Given task A.
Lay out the data entries as a Markdown table with the columns Row and Entry, beginning at the line containing "scientific name: Astelia solandri" and running through the line containing "family: Apocynaceae", and skip any blank lines.
Given task B.
Pick up the essay on Machiavelli and the Supreme Court's role in Bush v. Gore after its last sentence and keep writing.

D. J. Connolly


It has been observed that actions of the Supreme Court can best be understood if one looks to Niccolo Machiavelli for guidance.  Lessons from The Prince, Machiavelli's famous little instruction manual for unscrupulous politicians, are visible in most, if not all, controversial Court opinions.  It's not clear whether the lawyer-politicians who maneuver their way onto the high Court arrive with copies of The Prince in their pockets or whether they learn its principles by observing their judicial colleagues practice them [Note 1].

Perhaps Machiavelli's best known lesson can be found in his Chapter XVIII entitled, "Concerning The Way In Which Princes Should Keep Faith." This lesson can be summarized by the following quote [Note 2].

Therefore a wise lord cannot, nor ought he to, keep faith when such observance may be turned against him, and when the reasons that caused him to pledge it exist no longer.  If men were entirely good this precept would not hold, but because they are bad, and will not keep faith with you, you too are not bound to observe it with them.

The above introduction leads naturally to a discussion of the recent case of Bush v. Gore.


It's been fairly well documented that a Democratic majority on the Florida Supreme Court mounted a brazen attempt to steal the presidential election for Al Gore.  The majority was clearly composed of partisan Democrats.  And the court's Chief Justice, in a dissenting opinion to its attempted coup, made the following comments about the legitimacy of its decision [Note 3].

". . . the majority's decision cannot withstand the scrutiny which will certainly immediately follow under the United States Constitution."

". . . the majority's decision to return this case to the circuit court for a count of the under-votes from either Miami-Dade County or all counties has no foundation in the law of Florida as it existed on November 7, 2000, or at any time until the issuance of this opinion."

"Directing the trial court to conduct a manual recount of the ballots violates article II, section 1, clause 2 of the United States Constitution, . . ."

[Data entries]
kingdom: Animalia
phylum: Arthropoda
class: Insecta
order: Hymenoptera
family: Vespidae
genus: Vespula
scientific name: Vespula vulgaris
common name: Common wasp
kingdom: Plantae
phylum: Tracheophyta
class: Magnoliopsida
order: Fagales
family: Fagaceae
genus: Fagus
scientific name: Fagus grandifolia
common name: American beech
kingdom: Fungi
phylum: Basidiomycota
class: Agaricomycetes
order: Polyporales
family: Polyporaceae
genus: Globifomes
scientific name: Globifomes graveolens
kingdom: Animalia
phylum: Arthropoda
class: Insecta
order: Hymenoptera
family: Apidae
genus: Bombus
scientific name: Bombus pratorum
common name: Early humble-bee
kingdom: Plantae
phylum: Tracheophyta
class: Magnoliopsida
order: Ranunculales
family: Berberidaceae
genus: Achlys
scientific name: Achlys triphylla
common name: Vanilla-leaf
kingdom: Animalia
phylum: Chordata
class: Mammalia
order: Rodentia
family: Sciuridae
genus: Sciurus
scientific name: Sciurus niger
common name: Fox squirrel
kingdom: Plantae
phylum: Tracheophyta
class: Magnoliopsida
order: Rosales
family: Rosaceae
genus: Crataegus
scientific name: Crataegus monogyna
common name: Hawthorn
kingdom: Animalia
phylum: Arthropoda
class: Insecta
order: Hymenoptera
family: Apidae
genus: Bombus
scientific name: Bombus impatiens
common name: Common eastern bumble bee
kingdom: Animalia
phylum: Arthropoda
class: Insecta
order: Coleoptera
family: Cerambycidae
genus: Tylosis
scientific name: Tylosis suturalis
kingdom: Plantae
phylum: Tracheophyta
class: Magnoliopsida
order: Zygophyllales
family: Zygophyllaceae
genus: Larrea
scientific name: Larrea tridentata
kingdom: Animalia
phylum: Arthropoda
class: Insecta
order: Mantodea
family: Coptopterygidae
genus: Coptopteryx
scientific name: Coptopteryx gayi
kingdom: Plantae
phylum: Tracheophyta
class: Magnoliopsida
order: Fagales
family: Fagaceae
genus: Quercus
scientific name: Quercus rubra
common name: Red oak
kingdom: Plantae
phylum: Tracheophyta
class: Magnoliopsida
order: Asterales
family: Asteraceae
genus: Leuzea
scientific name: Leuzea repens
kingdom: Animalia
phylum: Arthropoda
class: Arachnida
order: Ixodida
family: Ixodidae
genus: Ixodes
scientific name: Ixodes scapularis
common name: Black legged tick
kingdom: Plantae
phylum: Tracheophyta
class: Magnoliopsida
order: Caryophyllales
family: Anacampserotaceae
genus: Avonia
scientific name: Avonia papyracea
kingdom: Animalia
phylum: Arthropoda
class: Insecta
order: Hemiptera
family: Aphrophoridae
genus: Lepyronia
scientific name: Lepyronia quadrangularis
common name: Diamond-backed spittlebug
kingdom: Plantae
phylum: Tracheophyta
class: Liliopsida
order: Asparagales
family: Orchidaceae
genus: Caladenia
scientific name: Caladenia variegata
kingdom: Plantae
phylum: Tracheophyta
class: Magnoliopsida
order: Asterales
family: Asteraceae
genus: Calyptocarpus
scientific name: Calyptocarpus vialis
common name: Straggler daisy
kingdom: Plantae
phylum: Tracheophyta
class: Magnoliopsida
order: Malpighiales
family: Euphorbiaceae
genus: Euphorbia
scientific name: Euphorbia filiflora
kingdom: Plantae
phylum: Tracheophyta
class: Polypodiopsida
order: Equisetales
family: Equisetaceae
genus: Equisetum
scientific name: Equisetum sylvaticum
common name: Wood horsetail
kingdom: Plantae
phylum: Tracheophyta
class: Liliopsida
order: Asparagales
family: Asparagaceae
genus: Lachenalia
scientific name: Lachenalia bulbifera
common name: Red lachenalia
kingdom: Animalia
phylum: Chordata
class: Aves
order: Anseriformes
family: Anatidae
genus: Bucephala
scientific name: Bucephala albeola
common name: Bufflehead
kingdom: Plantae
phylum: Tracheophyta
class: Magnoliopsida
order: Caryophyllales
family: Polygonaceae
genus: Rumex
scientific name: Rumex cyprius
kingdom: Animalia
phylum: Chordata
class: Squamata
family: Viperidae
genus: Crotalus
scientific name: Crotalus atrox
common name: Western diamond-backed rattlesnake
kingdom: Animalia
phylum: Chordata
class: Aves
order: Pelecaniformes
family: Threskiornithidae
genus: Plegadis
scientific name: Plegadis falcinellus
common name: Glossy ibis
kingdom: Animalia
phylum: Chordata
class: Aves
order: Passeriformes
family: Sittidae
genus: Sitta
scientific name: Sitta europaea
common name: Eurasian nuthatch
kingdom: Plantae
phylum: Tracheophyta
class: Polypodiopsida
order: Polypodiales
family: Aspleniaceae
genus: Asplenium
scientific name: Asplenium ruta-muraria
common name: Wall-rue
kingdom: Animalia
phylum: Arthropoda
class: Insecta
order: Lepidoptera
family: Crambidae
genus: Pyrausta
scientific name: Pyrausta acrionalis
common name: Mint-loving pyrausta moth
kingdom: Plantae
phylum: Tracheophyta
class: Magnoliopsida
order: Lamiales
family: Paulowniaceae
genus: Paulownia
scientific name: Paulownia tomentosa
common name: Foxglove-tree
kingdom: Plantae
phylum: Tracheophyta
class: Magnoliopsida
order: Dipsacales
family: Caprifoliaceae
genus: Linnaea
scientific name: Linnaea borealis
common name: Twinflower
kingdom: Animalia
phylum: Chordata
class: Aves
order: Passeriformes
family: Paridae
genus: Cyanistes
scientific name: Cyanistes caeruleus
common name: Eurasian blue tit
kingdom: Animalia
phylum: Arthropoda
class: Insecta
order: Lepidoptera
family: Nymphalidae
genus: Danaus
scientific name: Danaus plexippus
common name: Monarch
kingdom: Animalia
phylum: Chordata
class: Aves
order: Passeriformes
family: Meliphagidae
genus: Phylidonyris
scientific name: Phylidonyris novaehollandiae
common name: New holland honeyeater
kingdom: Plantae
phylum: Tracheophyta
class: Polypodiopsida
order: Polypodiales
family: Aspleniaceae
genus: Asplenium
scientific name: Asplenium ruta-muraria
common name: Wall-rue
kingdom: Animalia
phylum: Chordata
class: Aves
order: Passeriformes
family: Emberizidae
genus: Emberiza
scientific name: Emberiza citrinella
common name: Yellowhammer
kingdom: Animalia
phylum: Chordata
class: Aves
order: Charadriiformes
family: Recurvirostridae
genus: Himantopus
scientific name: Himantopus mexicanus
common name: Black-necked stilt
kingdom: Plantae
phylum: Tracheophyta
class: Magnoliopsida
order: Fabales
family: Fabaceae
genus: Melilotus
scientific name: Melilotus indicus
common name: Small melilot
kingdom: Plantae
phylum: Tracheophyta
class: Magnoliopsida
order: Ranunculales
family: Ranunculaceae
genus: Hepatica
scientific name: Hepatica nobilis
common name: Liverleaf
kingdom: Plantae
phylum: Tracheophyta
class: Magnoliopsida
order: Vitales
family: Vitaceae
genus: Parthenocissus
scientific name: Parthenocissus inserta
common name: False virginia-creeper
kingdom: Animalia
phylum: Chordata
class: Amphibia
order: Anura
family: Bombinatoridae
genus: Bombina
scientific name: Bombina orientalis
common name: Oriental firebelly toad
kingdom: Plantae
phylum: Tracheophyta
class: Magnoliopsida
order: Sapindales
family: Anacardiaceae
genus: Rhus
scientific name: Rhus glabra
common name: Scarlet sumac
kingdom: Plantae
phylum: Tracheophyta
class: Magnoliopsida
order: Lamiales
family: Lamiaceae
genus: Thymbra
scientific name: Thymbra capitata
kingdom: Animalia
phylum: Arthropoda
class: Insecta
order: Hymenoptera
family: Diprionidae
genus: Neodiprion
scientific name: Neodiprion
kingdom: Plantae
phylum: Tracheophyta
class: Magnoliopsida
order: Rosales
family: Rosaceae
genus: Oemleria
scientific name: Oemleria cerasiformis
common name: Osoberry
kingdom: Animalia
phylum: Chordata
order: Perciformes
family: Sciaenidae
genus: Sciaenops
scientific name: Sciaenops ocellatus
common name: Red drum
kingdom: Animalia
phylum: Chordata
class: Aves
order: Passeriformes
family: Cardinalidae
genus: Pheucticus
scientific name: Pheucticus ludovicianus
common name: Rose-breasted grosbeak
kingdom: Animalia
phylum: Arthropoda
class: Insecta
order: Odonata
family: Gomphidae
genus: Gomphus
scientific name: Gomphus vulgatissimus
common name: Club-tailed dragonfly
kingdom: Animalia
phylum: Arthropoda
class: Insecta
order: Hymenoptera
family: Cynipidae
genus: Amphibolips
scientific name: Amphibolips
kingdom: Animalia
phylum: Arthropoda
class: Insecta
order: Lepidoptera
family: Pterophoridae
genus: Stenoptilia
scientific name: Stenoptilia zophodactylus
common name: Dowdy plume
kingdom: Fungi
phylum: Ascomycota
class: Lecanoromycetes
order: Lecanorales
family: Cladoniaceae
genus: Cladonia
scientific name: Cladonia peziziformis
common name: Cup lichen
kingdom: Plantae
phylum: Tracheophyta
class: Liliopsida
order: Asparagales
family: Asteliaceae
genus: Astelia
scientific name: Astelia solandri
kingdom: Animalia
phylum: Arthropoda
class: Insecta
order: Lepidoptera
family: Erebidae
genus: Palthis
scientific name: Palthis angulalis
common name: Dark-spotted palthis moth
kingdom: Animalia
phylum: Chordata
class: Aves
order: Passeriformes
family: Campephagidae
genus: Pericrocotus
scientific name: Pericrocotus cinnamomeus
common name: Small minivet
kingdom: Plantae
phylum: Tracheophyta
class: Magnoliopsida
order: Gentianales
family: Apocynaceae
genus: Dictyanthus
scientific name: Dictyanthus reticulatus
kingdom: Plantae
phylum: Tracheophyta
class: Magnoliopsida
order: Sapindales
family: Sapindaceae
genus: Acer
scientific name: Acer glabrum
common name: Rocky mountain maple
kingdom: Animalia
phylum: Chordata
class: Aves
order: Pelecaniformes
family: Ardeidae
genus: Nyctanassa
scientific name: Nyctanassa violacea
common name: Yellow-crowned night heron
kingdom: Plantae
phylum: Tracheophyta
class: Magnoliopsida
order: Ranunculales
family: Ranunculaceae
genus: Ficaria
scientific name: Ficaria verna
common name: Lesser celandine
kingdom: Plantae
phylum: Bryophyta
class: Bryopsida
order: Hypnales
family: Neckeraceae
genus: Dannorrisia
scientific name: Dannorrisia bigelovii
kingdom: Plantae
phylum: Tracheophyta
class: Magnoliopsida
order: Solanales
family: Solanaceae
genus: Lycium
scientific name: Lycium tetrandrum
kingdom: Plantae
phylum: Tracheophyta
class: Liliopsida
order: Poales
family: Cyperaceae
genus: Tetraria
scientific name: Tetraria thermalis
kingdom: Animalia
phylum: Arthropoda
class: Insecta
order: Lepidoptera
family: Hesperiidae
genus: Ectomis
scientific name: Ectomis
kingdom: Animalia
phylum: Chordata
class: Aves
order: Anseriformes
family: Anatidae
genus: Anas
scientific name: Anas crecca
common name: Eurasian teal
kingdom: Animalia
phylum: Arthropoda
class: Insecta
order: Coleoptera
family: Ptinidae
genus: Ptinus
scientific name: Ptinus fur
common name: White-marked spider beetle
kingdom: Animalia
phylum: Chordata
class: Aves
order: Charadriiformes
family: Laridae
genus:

Output A.
| Row | Entry |
|---|---|
| 1 | scientific name: Astelia solandri |
| 2 | kingdom: Animalia |
| 3 | phylum: Arthropoda |
| 4 | class: Insecta |
| 5 | order: Lepidoptera |
| 6 | family: Erebidae |
| 7 | genus: Palthis |
| 8 | scientific name: Palthis angulalis |
| 9 | common name: Dark-spotted palthis moth |
| 10 | kingdom: Animalia |
| 11 | phylum: Chordata |
| 12 | class: Aves |
| 13 | order: Passeriformes |
| 14 | family: Campephagidae |
| 15 | genus: Pericrocotus |
| 16 | scientific name: Pericrocotus cinnamomeus |
| 17 | common name: Small minivet |
| 18 | kingdom: Plantae |
| 19 | phylum: Tracheophyta |
| 20 | class: Magnoliopsida |
| 21 | order: Gentianales |
| 22 | family: Apocynaceae |

Output B.
". . . there is uncertainty as to whether the Florida Legislature has even given the courts of Florida any power to resolve contests or controversies in respect to presidential elections."

"The margin of error in this election is far greater than the margin of victory, no matter who wins (quoting John Allen Paulos, a mathematics professor).  Further judicial process will not change this self-evident fact and will only result in confusion and disorder."

Chief Justice Wells was also a Democrat.  Unlike his four colleagues, however, his opinion ran counter to his personal partisan interests.  So, also unlike theirs, it was probably given in good faith.

The U. S. Supreme Court, of course, has its own partisan divisions.  Some of its members were happy, or at least unconcerned, to allow the Florida court's Democratic majority to steal the election for the Democratic candidate.  However, a five-justice Republican majority, was not at all happy with that prospect.  The five partisan Republicans had two choices: they could do nothing and hope that Congress and/or the Florida Legislature stopped the theft, or they could articulate a rationale and stop it themselves.

History will probably approve of the choice they made.  No political excess could be more obscene than the theft of a presidential election by a cabal of minor league judicial hacks in a single state.  But history will probably not approve of the rationale they offered.  They relied on a bogus Constitution rather than the real one.


Imagine that you were a professor of law at Harvard, Yale, Stanford, or some other prestigious university.  One day you received a visit by a journalist from the New York Times, who invited your comment on a Supreme Court decision announced a few days earlier.  The decision proclaimed some amazing new principle the Court claimed to find in our 200 year-old Constitution.  The principle had no support in the Constitution's text; and it stood in obvious conflict with the most likely intent of the Constitution's framers.  But it did have a couple of things going for it.  It served the Supreme Court majority's idea of cosmic justice . . . and yours [Note 4].

What would you say to the press?

1. "I'm sorry, but the decision is fraudulent.  The Court is populated by a bunch of white collar criminals."

2. "The decision trashes the Constitution, but it serves my personal notion of justice.  So it's really quite wonderful."

3. "I don't understand how it could possibly be based on the Constitution.  But I'm sure the Supreme Court would never lie.  I must be getting old."

Be honest; you wouldn't say any of these things.  After investing your whole adult life in a career as a law professor, you'd rather commit suicide than admit the truth (pick any one of the three answers above [Note 5]).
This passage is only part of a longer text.